Par argali
En ce lundi brumeux à Londres, la photo de Matthew, 5 ans, fait la une de toutes les télévisions, de tous les journaux : l'enfant a disparu à la sortie de l'école quelques jours auparavant, sans laisser de traces. Dans son cabinet, la psychanalyste Frieda Klein est témoin d'autres drames, ceux qui se jouent dans l'esprit de ses patients. Comme Alan, cet homme très perturbé qui lui confie son rêve : il ne cesse de songer à un enfant, roux comme lui, qui serait son fils. Curieusement, cette description correspond trait pour trait au petit Matthew. Frieda aurait-elle reçu sur son divan les confidences d'un kidnappeur d'enfant, d'un tueur peut-être ? Elle avertit le commissaire Karlsson en charge de l'affaire, mais il refuse de la prendre au sérieux... Persuadée qu'elle doit découvrir la vérité et retrouver Matthew, Frieda va essayer de percer les pensées les plus intimes d'un psychopathe.

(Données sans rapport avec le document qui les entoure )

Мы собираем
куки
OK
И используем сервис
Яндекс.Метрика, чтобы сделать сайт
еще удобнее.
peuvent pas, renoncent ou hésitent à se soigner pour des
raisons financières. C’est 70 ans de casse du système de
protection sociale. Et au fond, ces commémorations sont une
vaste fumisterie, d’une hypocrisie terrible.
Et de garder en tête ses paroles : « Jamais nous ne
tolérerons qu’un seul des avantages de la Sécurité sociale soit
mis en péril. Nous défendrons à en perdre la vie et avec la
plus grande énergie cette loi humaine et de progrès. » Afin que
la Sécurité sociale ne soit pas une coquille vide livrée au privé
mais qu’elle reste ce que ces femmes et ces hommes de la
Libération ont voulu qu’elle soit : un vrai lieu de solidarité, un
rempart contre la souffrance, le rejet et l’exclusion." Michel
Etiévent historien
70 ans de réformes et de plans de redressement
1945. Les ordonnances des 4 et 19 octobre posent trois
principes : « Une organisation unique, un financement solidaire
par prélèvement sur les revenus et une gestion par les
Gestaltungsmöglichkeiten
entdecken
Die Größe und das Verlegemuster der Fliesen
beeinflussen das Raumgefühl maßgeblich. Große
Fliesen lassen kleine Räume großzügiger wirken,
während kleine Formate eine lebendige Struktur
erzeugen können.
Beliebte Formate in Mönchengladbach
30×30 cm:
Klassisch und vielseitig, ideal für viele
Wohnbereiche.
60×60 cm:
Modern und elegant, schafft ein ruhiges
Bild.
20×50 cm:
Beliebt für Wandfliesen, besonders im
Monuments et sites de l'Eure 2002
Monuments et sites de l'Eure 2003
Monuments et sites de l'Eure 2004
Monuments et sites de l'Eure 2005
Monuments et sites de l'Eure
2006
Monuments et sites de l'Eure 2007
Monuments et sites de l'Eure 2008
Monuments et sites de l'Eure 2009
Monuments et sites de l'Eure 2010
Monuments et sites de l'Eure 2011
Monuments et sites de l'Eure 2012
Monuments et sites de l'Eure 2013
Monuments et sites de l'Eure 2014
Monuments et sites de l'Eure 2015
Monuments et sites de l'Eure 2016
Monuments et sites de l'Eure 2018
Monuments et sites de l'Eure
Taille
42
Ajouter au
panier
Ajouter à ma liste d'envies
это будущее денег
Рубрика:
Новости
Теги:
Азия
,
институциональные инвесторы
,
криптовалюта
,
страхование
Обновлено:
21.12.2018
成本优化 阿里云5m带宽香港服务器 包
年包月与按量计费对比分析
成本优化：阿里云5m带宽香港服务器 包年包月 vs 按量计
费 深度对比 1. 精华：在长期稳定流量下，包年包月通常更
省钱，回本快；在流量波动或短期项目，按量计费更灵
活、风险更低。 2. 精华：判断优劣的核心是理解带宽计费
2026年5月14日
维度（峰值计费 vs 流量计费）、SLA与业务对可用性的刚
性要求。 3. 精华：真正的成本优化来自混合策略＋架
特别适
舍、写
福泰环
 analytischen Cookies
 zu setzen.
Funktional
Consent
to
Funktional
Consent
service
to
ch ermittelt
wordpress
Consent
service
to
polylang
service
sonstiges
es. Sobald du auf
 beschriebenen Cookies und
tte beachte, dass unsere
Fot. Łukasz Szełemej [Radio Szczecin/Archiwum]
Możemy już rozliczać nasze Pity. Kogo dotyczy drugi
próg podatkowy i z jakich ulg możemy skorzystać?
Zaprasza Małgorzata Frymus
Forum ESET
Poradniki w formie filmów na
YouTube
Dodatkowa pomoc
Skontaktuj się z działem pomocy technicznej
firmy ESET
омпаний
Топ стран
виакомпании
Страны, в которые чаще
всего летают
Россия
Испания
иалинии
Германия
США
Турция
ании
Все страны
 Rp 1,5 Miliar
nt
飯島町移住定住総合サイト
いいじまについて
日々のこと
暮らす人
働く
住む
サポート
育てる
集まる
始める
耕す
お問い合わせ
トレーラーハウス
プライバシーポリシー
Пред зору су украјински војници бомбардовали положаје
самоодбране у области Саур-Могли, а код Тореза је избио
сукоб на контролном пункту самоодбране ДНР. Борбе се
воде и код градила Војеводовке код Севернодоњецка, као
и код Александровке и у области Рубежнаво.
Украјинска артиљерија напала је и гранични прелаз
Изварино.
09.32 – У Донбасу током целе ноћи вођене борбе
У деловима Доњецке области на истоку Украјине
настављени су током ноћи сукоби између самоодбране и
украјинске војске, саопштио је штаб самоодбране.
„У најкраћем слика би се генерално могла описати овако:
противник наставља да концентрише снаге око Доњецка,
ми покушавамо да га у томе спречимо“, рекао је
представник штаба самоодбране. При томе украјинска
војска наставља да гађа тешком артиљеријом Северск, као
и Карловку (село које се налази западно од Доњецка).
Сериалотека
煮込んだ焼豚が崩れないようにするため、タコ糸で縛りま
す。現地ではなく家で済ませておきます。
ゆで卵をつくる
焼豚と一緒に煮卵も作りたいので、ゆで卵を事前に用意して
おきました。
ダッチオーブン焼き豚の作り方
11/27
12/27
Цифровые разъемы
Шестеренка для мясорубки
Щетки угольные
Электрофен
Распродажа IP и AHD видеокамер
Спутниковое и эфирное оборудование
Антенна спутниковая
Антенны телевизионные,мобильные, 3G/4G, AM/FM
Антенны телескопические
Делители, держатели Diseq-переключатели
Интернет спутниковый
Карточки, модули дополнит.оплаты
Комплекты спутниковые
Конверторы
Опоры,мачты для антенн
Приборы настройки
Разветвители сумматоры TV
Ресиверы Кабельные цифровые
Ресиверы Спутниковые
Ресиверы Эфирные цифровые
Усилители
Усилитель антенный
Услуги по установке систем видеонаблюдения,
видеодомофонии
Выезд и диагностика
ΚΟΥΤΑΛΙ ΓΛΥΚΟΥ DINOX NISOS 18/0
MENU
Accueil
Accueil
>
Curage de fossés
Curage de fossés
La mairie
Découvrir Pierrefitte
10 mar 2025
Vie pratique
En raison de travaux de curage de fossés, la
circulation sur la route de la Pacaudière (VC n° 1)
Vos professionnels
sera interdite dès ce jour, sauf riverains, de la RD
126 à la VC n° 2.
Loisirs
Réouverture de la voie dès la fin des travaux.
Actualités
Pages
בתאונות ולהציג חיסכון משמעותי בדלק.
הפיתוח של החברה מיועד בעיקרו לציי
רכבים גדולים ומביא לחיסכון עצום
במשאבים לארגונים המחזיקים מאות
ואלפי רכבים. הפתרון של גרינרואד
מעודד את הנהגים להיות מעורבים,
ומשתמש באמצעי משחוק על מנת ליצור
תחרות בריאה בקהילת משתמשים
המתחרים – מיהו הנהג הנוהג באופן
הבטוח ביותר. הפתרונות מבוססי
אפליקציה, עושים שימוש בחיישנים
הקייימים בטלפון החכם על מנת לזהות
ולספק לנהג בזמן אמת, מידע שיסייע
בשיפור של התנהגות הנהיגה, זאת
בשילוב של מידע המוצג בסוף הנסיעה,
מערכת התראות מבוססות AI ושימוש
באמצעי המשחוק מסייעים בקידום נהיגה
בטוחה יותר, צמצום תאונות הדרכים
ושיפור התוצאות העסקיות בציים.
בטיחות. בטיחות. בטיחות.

Pendant que près de là, dans les ténèbres, un petit garçon effrayé se demande si quelqu'un viendra jamais le délivrer de son cauchemar...
Mon avis :
Bien que j’en aie deux dans ma PAL, je n’avais encore jamais lu un roman de Nicci French. Visiblement, celui-ci inaugure une nouvelle série, de nouveaux personnages sans doute : Frieda Klein, la psychiatre amenée à collaborer avec l’inspecteur Karlsson sur une enquête qui touche peut-être un de ses patients.
A une époque où les rapts d’enfants sont, hélas, très nombreux, ce récit s’inscrit dans l’air du temps. Les auteurs ont, semble-t-il, voulu réagir, dénoncer ces faits, décrivant avec précision les tourments que cela peut amener au sein d’une famille ordinaire, au quotidien banal qui voit soudain sa vie basculer en une minute. Quoiqu’il arrive, la vie ensuite ne sera plus jamais la même.
Cette irruption de l’extraordinaire dans l’existence semble les fasciner. On la retrouve aussi dans le personnage d’Alan, patient de Frieda, qui souffre de troubles émotionnels violents ne semblant pas avoir de cause. Il connait ou perçoit des informations en lien avec la disparition de Matthew. C’est troublant. Suffisamment pour que Frieda s’éloigne de sa ligne de conduite pour s’immiscer dans la vie de son patient et chercher à en savoir plus.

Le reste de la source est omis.